• [Selected excerpt]:

Full marks. In maths. The subject I had been terrified of my entire school life.
From that day to today, there has been no looking back.
What changed between Grade 6 and Grade 7? Not my brain. Not my ability. Just one thing - I got the right teacher. She believed in me before I believed in myself. She guided me, motivated me, and rewired the way I approached the subject entirely.
My belief that maths is not a talent but a skill - it didn't come from a book or a research paper. It came from that classroom. From that test paper. From my teacher.
I owe who I am today entirely to her.
And Then I Started Teaching - Also in Grade 7
Here is the funny part. The same year I found my confidence in maths - I started teaching it.
My family needed the extra income, and I started tutoring kids younger than me in the neighbourhood. I was barely ahead of them. But I noticed something - the same things my teacher had given me, I was now passing on without even realising it. I was teaching kids to visualise problems, not just solve them. To think ahead, not just follow steps. To understand why, not just how.
And the more I taught, the deeper my own understanding went. Teaching made me better at maths. Getting better at maths made me a better teacher. It was a loop that never stopped.
What started as a way to help my family quietly became my passion. I didn't notice the moment it crossed over. It just did.
I Never Actually Stopped
I went on to study Computer Science and Engineering, and later completed my MBA in HR as well. Built a career in software. Worked across different countries. On paper, I was a tech professional.
But I never stopped teaching.
Through my engineering years, alongside a full time career, I kept tutoring students. Wherever work took me - different countries, different communities - I would find ways to teach voluntarily. Different curricula, different kids. But always the same thing at the core: helping a child see maths the way my teacher had once helped me see it.
When I was in Boston, I cleared the MTEL - the Massachusetts Tests for Educator Licensure. Nobody asked me to. But I needed to make it official. To say out loud what had quietly been true since I was twelve years old.

• [Provided material]:

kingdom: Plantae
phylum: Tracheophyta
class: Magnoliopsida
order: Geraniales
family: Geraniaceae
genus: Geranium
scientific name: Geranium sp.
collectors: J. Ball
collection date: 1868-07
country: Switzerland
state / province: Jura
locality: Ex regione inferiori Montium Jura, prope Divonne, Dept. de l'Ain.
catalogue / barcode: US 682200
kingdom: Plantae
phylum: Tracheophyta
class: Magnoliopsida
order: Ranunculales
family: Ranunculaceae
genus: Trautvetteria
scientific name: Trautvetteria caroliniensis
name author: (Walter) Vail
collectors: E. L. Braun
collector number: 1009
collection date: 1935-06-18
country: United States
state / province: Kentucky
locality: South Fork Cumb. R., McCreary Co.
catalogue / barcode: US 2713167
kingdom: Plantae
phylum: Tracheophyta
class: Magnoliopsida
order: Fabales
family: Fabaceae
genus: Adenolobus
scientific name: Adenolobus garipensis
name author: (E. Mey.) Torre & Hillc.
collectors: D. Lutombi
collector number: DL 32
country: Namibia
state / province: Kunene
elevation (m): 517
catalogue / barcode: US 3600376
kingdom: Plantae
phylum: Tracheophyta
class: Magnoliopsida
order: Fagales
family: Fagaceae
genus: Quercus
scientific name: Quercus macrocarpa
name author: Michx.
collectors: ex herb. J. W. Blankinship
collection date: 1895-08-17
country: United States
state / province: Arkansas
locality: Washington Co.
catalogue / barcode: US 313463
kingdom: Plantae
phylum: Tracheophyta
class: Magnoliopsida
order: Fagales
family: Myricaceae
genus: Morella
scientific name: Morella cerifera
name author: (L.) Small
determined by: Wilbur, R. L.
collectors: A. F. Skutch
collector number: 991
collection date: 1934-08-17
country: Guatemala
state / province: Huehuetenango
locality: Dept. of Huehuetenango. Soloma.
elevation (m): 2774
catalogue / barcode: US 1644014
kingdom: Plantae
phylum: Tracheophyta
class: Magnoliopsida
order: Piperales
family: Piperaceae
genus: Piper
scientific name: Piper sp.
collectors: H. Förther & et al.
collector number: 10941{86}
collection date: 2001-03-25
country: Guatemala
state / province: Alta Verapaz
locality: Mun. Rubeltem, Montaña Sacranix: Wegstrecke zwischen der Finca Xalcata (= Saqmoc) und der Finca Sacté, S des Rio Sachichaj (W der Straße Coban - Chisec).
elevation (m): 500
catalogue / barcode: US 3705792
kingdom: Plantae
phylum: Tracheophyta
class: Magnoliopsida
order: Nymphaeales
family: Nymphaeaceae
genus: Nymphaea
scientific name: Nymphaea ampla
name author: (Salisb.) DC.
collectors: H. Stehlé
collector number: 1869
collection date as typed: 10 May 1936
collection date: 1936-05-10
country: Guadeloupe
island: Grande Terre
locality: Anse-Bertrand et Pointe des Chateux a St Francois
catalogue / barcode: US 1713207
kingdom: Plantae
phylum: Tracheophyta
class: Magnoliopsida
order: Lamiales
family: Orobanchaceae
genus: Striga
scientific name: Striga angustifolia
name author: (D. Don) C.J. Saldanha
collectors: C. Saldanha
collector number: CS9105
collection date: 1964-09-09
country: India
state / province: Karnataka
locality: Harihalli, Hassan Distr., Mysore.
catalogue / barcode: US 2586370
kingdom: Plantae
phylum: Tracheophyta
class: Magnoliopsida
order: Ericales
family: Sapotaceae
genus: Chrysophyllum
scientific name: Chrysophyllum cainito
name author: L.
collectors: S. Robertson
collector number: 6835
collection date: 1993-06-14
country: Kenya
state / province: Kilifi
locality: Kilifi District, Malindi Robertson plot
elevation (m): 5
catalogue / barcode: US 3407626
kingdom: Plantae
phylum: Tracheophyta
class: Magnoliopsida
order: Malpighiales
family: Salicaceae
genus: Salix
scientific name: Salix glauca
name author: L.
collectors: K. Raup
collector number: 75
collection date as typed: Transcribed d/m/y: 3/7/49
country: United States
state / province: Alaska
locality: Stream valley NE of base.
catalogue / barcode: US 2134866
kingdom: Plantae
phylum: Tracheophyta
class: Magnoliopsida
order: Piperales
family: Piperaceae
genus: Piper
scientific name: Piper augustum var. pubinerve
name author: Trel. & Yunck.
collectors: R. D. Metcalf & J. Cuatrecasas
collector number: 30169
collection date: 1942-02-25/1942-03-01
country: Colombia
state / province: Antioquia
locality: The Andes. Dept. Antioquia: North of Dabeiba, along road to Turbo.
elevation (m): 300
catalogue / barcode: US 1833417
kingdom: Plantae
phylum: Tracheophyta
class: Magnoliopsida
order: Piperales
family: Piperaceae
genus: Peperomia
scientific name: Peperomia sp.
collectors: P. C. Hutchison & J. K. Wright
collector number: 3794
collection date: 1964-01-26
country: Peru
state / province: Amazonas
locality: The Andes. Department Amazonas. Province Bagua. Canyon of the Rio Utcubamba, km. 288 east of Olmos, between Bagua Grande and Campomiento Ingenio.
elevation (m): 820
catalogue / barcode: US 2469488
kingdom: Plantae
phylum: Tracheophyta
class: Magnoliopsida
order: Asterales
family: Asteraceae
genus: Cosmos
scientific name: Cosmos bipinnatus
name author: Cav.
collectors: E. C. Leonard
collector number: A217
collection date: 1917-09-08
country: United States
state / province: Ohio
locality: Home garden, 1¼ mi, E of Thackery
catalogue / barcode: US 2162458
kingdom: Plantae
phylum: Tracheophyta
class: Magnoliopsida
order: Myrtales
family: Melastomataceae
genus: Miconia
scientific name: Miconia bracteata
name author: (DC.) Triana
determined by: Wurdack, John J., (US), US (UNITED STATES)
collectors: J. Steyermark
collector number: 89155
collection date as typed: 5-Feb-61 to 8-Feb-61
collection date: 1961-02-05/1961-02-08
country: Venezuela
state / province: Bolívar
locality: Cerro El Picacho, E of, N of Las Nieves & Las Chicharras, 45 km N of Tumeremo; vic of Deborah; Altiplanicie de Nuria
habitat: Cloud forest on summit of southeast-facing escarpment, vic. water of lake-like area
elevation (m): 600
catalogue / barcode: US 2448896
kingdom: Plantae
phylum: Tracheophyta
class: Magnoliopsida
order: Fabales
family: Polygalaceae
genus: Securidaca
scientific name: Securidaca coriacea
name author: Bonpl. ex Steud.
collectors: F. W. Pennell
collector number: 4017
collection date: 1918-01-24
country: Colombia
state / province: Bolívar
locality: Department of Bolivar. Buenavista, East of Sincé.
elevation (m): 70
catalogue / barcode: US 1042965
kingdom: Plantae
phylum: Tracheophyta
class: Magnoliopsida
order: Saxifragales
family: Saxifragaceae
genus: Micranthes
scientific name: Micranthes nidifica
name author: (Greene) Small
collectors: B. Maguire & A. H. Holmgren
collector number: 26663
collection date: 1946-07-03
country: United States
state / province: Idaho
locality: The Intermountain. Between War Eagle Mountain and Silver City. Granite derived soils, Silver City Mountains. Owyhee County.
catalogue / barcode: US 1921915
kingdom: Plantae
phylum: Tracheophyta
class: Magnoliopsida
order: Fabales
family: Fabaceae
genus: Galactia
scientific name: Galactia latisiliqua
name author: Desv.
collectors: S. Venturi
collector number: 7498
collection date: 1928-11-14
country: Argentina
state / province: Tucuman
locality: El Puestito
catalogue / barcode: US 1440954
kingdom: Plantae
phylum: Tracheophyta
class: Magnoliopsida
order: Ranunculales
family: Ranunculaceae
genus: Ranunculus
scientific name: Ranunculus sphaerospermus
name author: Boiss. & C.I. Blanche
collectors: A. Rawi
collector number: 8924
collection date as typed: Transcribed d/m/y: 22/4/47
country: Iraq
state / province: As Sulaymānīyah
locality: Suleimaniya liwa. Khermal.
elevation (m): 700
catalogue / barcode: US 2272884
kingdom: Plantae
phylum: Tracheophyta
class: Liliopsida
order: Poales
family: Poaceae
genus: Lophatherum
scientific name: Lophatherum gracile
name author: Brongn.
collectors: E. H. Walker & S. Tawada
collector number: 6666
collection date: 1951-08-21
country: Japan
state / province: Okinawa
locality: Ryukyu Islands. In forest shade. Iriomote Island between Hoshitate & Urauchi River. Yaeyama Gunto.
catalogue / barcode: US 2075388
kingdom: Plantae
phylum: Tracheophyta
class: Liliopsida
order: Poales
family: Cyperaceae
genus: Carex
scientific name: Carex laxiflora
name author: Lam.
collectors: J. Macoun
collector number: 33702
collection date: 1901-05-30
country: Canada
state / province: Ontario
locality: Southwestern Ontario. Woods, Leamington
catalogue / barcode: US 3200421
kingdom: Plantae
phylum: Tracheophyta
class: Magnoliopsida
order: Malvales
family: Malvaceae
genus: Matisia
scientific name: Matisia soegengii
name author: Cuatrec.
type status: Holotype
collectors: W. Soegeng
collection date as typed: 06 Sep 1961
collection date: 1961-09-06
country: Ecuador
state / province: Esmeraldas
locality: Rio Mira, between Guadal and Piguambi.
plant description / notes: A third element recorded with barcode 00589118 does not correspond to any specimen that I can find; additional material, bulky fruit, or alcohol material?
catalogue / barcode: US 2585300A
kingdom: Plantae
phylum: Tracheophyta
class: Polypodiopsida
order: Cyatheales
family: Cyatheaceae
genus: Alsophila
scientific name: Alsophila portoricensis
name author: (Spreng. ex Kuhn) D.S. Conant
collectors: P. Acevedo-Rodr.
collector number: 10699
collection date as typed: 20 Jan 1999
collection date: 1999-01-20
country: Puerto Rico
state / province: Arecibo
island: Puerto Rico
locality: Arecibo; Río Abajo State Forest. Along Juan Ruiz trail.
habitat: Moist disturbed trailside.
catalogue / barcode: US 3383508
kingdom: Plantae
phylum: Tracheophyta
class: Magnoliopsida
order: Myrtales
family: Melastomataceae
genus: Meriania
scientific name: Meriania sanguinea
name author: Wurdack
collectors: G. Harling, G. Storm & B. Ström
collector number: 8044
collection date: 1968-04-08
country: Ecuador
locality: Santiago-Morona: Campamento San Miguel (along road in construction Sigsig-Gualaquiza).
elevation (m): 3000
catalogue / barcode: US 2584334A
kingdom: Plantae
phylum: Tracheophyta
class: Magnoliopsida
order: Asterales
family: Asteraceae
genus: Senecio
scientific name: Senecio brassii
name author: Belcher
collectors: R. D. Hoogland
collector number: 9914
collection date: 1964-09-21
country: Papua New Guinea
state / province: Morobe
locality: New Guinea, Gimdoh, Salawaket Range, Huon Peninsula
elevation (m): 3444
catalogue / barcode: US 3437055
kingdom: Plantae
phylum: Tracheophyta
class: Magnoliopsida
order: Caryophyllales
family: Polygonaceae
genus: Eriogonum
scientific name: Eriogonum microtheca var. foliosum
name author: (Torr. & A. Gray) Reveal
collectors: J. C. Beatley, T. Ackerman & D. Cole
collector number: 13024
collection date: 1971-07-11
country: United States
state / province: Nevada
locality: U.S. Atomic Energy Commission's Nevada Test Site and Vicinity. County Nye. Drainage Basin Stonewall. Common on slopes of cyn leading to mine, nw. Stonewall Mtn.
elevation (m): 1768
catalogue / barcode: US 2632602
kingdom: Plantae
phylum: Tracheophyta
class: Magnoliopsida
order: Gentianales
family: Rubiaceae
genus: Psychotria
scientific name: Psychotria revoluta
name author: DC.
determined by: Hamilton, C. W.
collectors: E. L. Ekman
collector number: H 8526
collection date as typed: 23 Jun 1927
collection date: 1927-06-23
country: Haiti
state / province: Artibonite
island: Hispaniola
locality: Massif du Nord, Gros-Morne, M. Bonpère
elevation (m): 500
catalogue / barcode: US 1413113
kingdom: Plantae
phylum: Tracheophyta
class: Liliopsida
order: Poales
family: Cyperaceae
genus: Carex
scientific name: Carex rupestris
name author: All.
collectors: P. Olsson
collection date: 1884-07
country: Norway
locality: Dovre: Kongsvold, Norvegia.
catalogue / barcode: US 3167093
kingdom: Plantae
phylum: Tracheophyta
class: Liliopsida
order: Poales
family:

• [Activity A]:
In the essay about learning and teaching maths, why did the writer begin tutoring younger children in the neighbourhood?
• [Activity B]:
Extend the essay about learning and teaching maths, picking up after its final sentence.
None of the lines has any bearing on the work here.

• [Answer space A]:
The writer's family needed the extra income.

• [Answer space B]:
What Engineering and My MBA Gave Me - Together
My engineering background taught me to debug. When a student is stuck, I don't push harder - I go back through the logic and find exactly where the foundation cracked. It is almost never the current problem that is the issue. Fix the crack three chapters ago, and everything opens up. My MBA in HR taught me the other half - that every child is different. Different personality, different fear, different way of making sense of the world. HR taught me to read people quickly, to understand not just what a student doesn't know but why they don't know it, and what kind of environment will help them open up. It taught me to motivate students who had given up, to communicate with parents in a way that builds trust rather than anxiety, and to structure lessons the way a good training programme is built - with clear goals, steady progression, and constant feedback. Engineering gave me the analytical framework. The MBA gave me the people skills. My teacher gave me the philosophy. Together, that is how I teach.
MathAcademy. And Why It Exists.
MathAcademy is everything I have learned across three decades - across classrooms, countries, and curricula - put into one place. The approach I use with every student traces back directly to what my teacher gave me: visualise the problem, think ahead, understand deeply, don't just follow steps.
I believe - with everything I have - that anybody can learn maths. It is not a talent. It is a skill. And every child can build it with the right guidance and someone who genuinely believes in them.
So Why Did I Choose Chalk Over Code?
Honestly? I didn't choose it.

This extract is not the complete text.